The United States deregulated its airline industry in 1978 and that spelt trouble for Braniff. It had been one of the strongest, fastest growing airlines in a regulated environment. However it simply couldn’t compete with cheaper, more flexible airlines that soon flooded the marketplace. Braniff folded in 1982, surviving only five years into deregulation. The name lived on for awhile, used by other companies that purchased it after bankruptcy, reduced to a zombie-like state.
Many people remembering Braniff fondly and have tried to preserve its legacy.
Braniff retained a particular stronghold in Texas during its heyday. The Braniff Street in Houston wasn’t unusual. Other ghostly fingerprints remained throughout the state. I found Tom Braniff Drive running along the edge of the University of Dallas (map). It intersected with Airport Freeway, leading directly to Dallas-Ft. Worth Airport. I found it odd that someone placed a road honoring one of Braniff’s founders so far away from the airport however, a good 10 miles (16 kilometres) distant. I didn’t feel the choice was completely coincidental although I wondered what connection it might have with the university.
A little light searching uncovered a Braniff Graduate School of Liberal Arts at the University of Dallas. That implied something larger than a casual correlation. However Tom Braniff died in 1954 and the university didn’t exist until 1956. That chronological mystery revealed itself easily too. Braniff teamed up with his friend, businessman (later Senator) William Blakely to form the Blakely-Braniff Foundation in the 1940’s. The foundation provided a substantial donation to the university in 1966, creating a graduate school in Braniff’s memory.
San Antonio, Texas became and remained a Braniff destination from the airline’s earliest days.

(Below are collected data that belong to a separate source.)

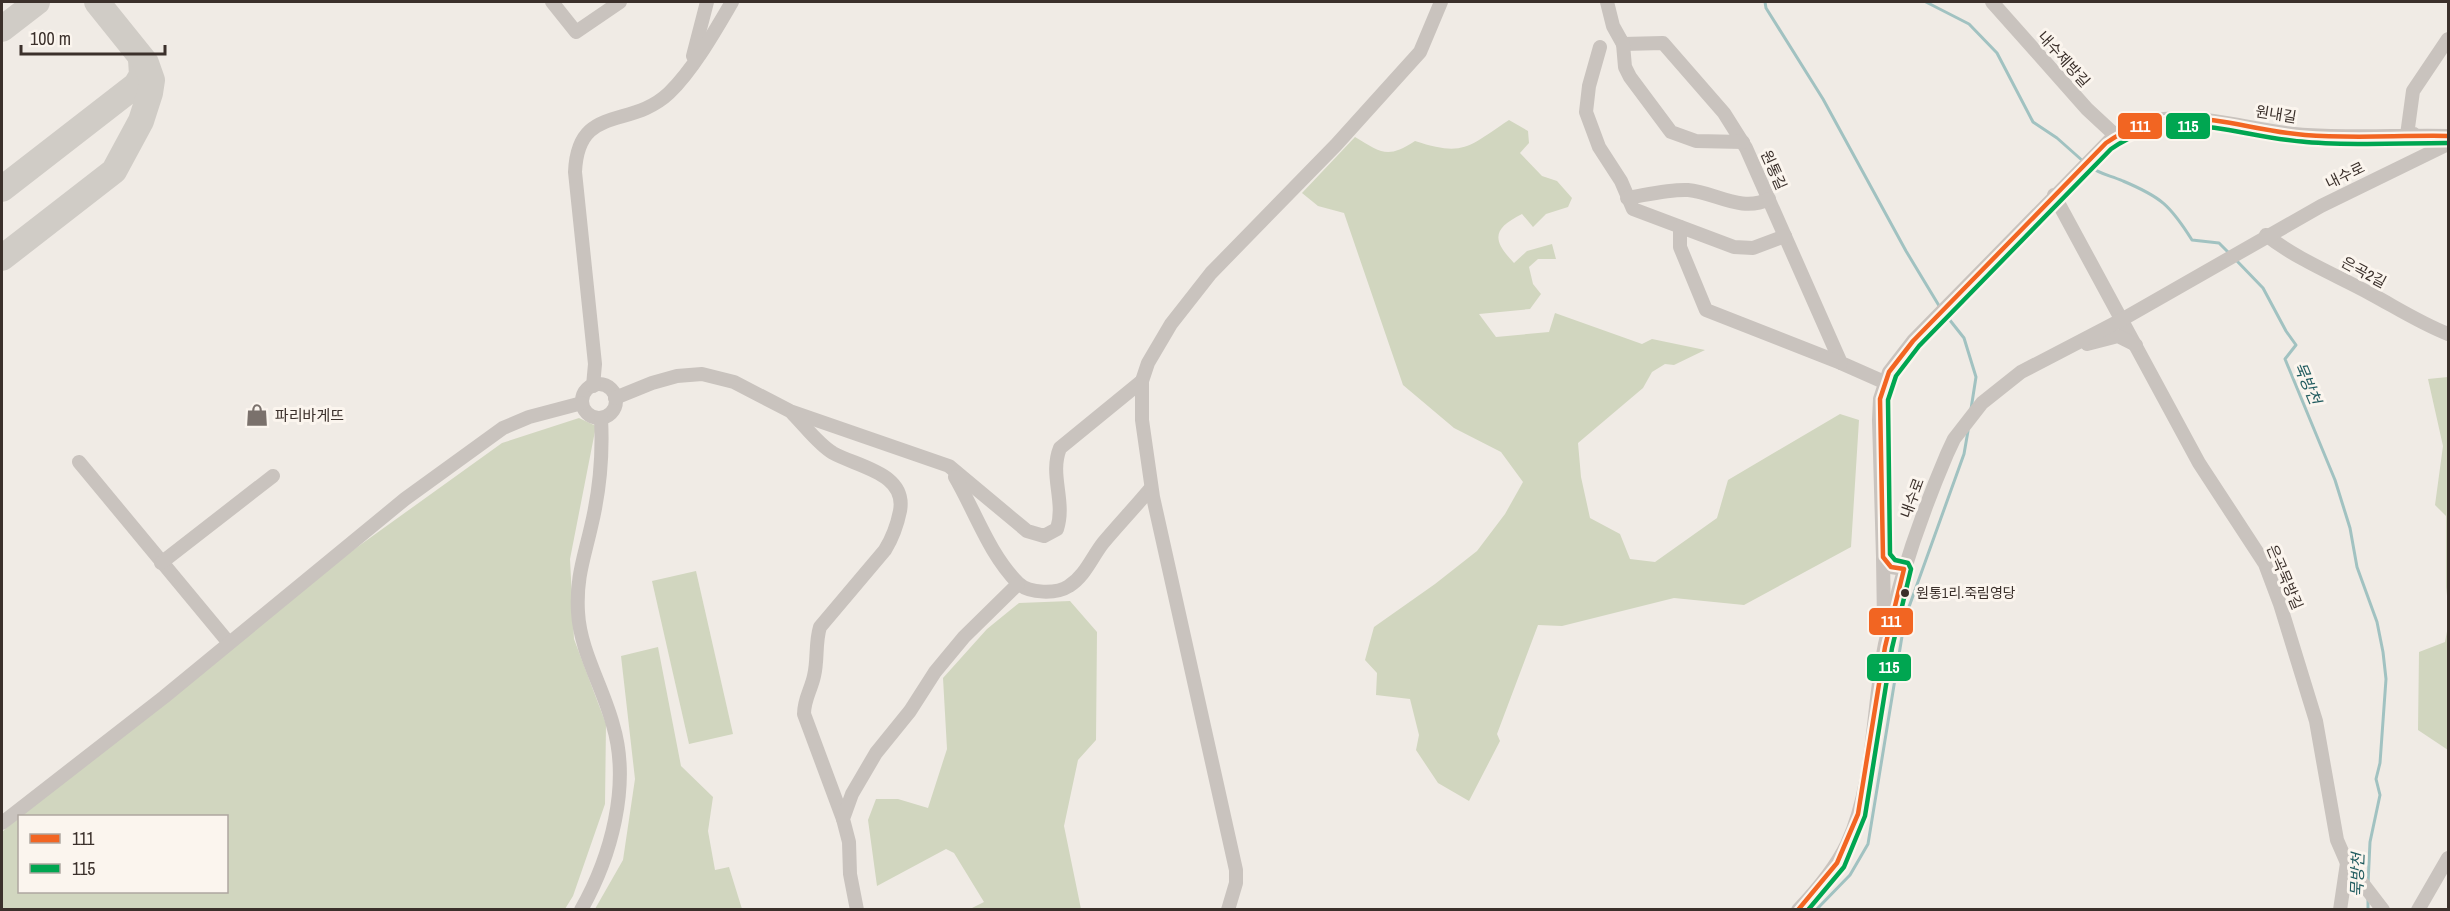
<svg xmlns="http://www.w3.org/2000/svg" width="2450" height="911" viewBox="0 0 2450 911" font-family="'Archivo Narrow','Noto Sans KR',sans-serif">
  <rect width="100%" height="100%" fill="#f0ebe5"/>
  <g fill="#d1d6bf">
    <path d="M1509,120L1528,131L1529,143L1520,153L1542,176L1557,181L1572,198L1568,207L1546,214L1533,227L1522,214C1492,229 1492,240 1514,263L1527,251L1552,244L1556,259H1538L1529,267L1533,284L1541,294L1530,309L1479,314L1496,337L1549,332L1555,313L1642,344L1652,339L1705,350L1674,365L1665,364L1652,372L1643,388L1578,443L1581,477L1590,518L1620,534L1630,559L1655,562L1717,518L1728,480L1840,414L1859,420L1851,547L1744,605L1674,598L1562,626L1538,625L1497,734L1500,741L1469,801L1438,783L1416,750L1419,735L1410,699L1376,695L1377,673L1365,660L1374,627L1435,584L1477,551L1505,514L1523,482L1501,452L1454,428L1403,385L1344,213L1318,206L1302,193L1355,137C1382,153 1387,159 1415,141C1464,157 1468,147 1509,120Z"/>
    <polygon points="2448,377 2448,605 2446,587 2446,516 2435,505 2443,446 2428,379"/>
    <polygon points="579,418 596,426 570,559 574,639 606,724 605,804 573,896 565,909 2,909 2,832 19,817 20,892 226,892 226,816 20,816 342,558 502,443"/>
    <polygon points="696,571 733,734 689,744 652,581"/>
    <polygon points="1070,601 1097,632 1096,740 1078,760 1064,826 1081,909 970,909 984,902 954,853 946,849 877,886 868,820 876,799 898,799 928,808 947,749 943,678 987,629 1019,603"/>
    <polygon points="2448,626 2448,750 2418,730 2419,652 2445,642"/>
    <polygon points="658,647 681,766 713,797 708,831 715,870 729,867 742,909 595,909 623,860 635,779 621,656"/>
  </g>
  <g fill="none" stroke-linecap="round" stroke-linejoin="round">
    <g stroke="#a1c2c1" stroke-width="3">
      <polyline points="1765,2 1766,8 1823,99 1906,251 1941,309"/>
      <polyline points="1926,2 1969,24 1997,53 2033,122 2057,138 2084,162"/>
      <path d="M2089,166C2101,175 2110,175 2123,181C2161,197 2170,205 2192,240L2219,243L2229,253"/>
      <polyline points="2236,260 2263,288 2286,331 2296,345 2285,359 2335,480 2350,528 2357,567 2377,622 2383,652 2386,679 2380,763 2376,779 2380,795 2370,842 2368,884"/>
      <polyline points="1945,314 1964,338 1976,377 1971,409"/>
      <polyline points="2368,899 2368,910"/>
      <polyline points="1816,910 1850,875 1868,844 1905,618 1964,454 1968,431"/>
    </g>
    <g stroke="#d0ccc6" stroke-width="26">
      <polyline points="2,29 37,2"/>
      <polyline points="2,189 136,85 142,75 141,59"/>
      <polyline points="2,258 114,171 141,121 150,93 152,80 146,63 97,2"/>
    </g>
    <g stroke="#c9c3be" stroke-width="14">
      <polyline points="552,2 576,32 620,2"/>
      <polyline points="1607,2 1613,26 1623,44 1663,43 1724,113 1746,148 1841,363 1884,382"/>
      <polyline points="1992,2 2087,109 2115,135"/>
      <polyline points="1623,44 1625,67 1630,77 1671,132 1696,141 1743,142"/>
      <polyline points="1600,47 1589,86 1586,112 1599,147 1621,181 1633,209 1734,247 1753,248 1785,236"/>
      <polyline points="693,56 707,2"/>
      <polyline points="2414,134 2407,135 2413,91 2448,39"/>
      <polyline points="2054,195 2199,463 2265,564 2280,604 2316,721 2337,840 2347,863 2383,910"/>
      <path d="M1627,198C1646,195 1669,189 1688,190C1715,192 1741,213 1769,199"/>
      <polyline points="1680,227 1680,247 1706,310 1841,363"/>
      <path d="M2266,235C2298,260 2336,275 2371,294C2397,308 2420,323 2448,334"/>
      <polyline points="2087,344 2118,336 2136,345"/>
      <circle cx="599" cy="401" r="17"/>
      <path d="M593,386L595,364L575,172C578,103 630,130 669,93C693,70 715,31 732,2"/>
      <path d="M615,398L652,383L677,376L702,374L734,382L790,411L949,466L1027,531L1044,536L1057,529C1066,501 1049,475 1060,448L1142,381"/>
      <path d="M793,414C805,426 818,444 833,453C858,467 907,473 900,511C897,526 893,537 885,550L820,627C815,643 818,660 814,676C811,690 804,699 804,714L843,819"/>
      <polyline points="79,462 229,643"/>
      <path d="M955,477C975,511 989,554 1018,583C1029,594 1057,594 1069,586C1085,576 1092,557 1103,543C1119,524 1136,506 1151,488"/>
      <polyline points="1883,557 1884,623"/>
      <polyline points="161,563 273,476"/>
      <path d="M1904,569L1891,567L1883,557L1879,420L1880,399L1889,372L1913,341L2115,135C2175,99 2242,132 2307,135C2354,138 2401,135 2448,136"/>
      <polyline points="2,823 164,697 405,499 503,428 529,417 582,403"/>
      <path d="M581,910C611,857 631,785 613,725C603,687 580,651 578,612C576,578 584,558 591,527C600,490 603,455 601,418"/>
      <polyline points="857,910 850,874 849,842 843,819 852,794 876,753 910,711 935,672 964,637 1018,584"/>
      <polyline points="1228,910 1236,883 1236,870 1153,497 1142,420 1142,381 1148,363 1171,324 1211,273 1336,145 1420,52 1441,2"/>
      <path d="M1798,910C1817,890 1835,869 1847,844C1875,783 1872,709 1885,644C1899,579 1921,515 1947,454L1954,439L1982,403L2021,372L2123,319L2321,206L2448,144"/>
      <polyline points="2340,910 2347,863"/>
      <polyline points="2418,910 2448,858"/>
    </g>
    <g stroke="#fbf5ee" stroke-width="9">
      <path id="bus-1" d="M1798,910L1837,863L1858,814L1885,647L1904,569L1891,567L1883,557L1880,399L1889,372L1913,341L2106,143C2174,96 2232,129 2305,135C2353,139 2401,135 2448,136"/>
    </g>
    <g stroke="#fbf5ee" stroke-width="9">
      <path id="bus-2" d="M1808,910L1844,867L1865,816L1892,648L1911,569L1908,563L1895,560L1890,554L1888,400L1896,376L1919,346L2111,149C2176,104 2235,137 2306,142C2353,146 2401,143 2448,143"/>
    </g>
    <use href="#bus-1" stroke="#f26522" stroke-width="4.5"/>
    <use href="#bus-2" stroke="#00a651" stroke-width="4.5"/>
  </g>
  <defs>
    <g id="shop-bare" transform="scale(1.8)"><path d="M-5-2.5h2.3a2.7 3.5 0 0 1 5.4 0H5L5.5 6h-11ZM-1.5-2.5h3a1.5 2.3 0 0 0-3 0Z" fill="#7a716c" stroke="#fbf5ee" stroke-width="2.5" paint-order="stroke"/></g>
  </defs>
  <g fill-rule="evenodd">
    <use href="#shop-bare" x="257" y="415"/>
  </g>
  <circle fill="#3b302b" stroke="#fbf5ee" stroke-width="2" cx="1905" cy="593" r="5"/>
  <g text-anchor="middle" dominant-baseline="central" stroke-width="6" stroke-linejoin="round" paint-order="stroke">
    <g font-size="14" fill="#3b302b" stroke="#fbf5ee" text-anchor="start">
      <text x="1916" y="593">원통1리.죽림영당</text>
    </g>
    <g font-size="15" fill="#3b302b" stroke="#fbf5ee">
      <text transform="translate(2064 59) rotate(48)">내수제방길</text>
      <text transform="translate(2276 114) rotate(9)">원내길</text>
      <text transform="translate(1774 170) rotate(66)">원통길</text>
      <text transform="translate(2345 175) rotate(-26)">내수로</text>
      <text transform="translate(2364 272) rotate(28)">은곡2길</text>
      <text transform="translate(1912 498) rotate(-70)">내수로</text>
      <text transform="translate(2285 577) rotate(67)">은곡묵방길</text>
    </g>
    <g font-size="15" fill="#3b302b" stroke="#fbf5ee" text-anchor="start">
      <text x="275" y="415">파리바게뜨</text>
    </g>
    <g font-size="16" font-style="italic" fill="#1f5a5e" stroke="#fbf5ee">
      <text transform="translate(2308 383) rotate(67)">묵방천</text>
      <text transform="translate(2357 875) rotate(-88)">묵방천</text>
    </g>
  </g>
  <g stroke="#fbf5ee" stroke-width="2">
    <rect x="2165" y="112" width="46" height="28" rx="6" fill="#00a651"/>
    <rect x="2117" y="112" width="46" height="28" rx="6" fill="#f26522"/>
    <rect x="1868" y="607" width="46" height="29" rx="6" fill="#f26522"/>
    <rect x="1866" y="653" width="46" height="29" rx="6" fill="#00a651"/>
  </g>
  <g font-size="16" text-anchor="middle" font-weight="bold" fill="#fff">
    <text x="2188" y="132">115</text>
    <text x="2140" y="132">111</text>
    <text x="1891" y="627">111</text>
    <text x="1889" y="673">115</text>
  </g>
  <rect width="2450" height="911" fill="none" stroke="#3b302b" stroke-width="6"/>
  <rect x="18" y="815" width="210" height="78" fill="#fbf5ee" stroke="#aea6a0" stroke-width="1.5"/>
  <rect x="30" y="834" width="30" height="9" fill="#f26522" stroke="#aea6a0" stroke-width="1.5"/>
  <text x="72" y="845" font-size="18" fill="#3b302b">111</text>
  <rect x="30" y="864" width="30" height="9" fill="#00a651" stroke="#aea6a0" stroke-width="1.5"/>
  <text x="72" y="875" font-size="18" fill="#3b302b">115</text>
  <path d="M21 45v9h144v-9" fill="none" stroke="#3b302b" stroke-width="3"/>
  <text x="30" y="45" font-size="18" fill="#3b302b" stroke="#fbf5ee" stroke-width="4.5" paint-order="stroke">100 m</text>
</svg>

Braniff Drive, San Antonio, TX
I didn’t have any more to say about that other than noting how nicely Braniff Drive aligned with one of the runways at San Antonio International Airport.
Braniff International Airways. Image provided by Boston Public Library on Flickr (cc)
A much more interesting situation presented itself in Corpus Christi, Texas. This city included a street named for Braniff too. Nearby stood other streets named for airlines, airplanes and aviation pioneers like Eastern, Stinson, Wright, Curtiss, Lockheed, Cub, Fairchild and Ryan. Airport Road ran perpendicular a few blocks away. Yet, Corpus Christi International Airport stood several miles away (map). I had unwittingly uncovered the remains of the old Cliff Maus Field.
Cliff Maus left as airport manager in 1934 to take a job with Braniff Airways. He was killed soon afterwards when his plane crashed in a thick fog on the outskirts of Fort Worth… the City Council voted to change the name of the airport to Cliff Maus Municipal Airport.
Ultimately Cliff Maus Field didn’t have runways long enough to accommodate emerging jet aircraft. Corpus Christi International opened in 1960 and Cliff Maus fell by the wayside. Redevelopment took place over next half-century and largely obliterated the field. Del Mar Community College took a portion of it for its west campus on Airport Road. The Cliff Maus Apartments occupied another corner. A public golf course claimed another section. Housing developments also moved in.
Few remembered Cliff Maus, and soon, few will likely remember Braniff.
A few airports outside of Texas also hid remnants.
However, I figured the weird conglomeration of Braniff Road, Place, Crescent, and Green in Calgary, Canada was probably a coincidence.